Control access to multicast domains

This page describes how to control access to multicast domains.

If you configured a multicast domain with the Network Connectivity Center (NCC) star topology, then you can control multicast consumer access by accepting or rejecting the VPC spoke that is associated with a multicast consumer network.

For more information, see Hub administration overview in the NCC documentation.

Grant users the ability to propose VPC spokes

To grant multicast consumer network administrators the ability to propose VPC spokes to the hub, see Manage access to create spokes in hubs across projects. You retain full control over which spokes are accepted into the hub. Spokes don't become active until you explicitly accept them.

Multicast consumer network administrators require the ability to propose spokes when they follow the procedure to Enable a VPC network to consume multicast traffic.
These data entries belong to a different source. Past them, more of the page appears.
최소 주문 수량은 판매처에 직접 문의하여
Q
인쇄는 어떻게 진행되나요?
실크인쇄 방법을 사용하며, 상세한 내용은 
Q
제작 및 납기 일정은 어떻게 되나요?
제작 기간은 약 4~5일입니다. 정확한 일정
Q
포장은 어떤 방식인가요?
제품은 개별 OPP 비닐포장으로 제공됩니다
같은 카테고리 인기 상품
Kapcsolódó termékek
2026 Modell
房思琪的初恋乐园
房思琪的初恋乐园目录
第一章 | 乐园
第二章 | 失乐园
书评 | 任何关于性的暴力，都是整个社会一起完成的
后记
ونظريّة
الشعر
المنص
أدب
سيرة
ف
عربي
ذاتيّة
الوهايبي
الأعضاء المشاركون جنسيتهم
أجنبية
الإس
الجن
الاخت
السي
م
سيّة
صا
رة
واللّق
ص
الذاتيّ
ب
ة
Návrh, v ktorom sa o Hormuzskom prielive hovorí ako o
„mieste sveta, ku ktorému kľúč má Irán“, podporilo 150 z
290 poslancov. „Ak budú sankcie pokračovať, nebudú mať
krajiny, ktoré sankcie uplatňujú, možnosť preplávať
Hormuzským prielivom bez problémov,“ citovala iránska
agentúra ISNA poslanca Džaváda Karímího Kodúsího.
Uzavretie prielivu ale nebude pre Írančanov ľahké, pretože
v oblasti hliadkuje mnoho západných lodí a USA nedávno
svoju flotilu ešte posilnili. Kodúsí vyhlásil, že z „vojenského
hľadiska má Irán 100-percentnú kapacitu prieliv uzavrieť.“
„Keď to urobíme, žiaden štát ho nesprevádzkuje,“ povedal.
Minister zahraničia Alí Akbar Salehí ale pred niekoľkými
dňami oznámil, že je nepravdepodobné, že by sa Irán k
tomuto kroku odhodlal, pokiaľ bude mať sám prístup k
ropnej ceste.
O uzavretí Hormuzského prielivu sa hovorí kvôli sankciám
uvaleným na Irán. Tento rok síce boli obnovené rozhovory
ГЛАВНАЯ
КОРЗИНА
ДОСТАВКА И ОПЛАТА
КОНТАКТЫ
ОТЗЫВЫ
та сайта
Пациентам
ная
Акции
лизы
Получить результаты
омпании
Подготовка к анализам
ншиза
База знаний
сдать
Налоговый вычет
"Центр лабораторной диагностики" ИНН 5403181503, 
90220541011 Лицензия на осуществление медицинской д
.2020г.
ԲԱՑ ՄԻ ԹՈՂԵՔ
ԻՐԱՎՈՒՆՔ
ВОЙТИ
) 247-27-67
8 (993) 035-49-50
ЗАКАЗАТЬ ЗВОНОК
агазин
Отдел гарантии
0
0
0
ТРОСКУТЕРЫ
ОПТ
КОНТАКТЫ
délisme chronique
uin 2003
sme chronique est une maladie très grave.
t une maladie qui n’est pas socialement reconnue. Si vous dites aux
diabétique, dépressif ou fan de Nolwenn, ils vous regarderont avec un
Review proposed VPC spokes

To review VPC spokes that multicast consumer network administrators have proposed from different projects, see View proposals pending review.

Accept a VPC spoke

To grant a multicast consumer VPC network access to the multicast domain, accept the VPC spoke that is associated with the consumer VPC network. To learn more, see Accept a spoke proposal.

You can also set up auto-accept projects for spoke groups in a hub. Auto-accept lets you automatically accept into the hub any spokes that are in auto-accept projects, without having to review each spoke proposal.

Reject a VPC spoke

To revoke a multicast consumer VPC network's access to the multicast domain, reject the VPC spoke that is associated with the multicast consumer VPC network. To learn more, see Reject a spoke proposal.

Rejecting a VPC spoke associated with a multicast consumer network does the following:

  • The multicast consumer VPC network loses both unicast and multicast connectivity.
  • If there are multicast consumer configurations between the multicast consumer network and any domain that was created by using the NCC hub, then Google Cloud deactivates those multicast consumer resources and assigns them a status of INACTIVE. The multicast consumer resources still exist in the multicast consumer project, but they are no longer usable.

If you want to restore access after rejection, you can accept the spoke again, which does the following:

  • Restores unicast connectivity immediately.
  • Lets the multicast consumer network administrator re-establish multicast connectivity after they do the following:
    • Delete their existing multicast consumer configurations that are marked as INACTIVE.
    • Create new multicast consumer configurations (both consumer associations and group consumer activations).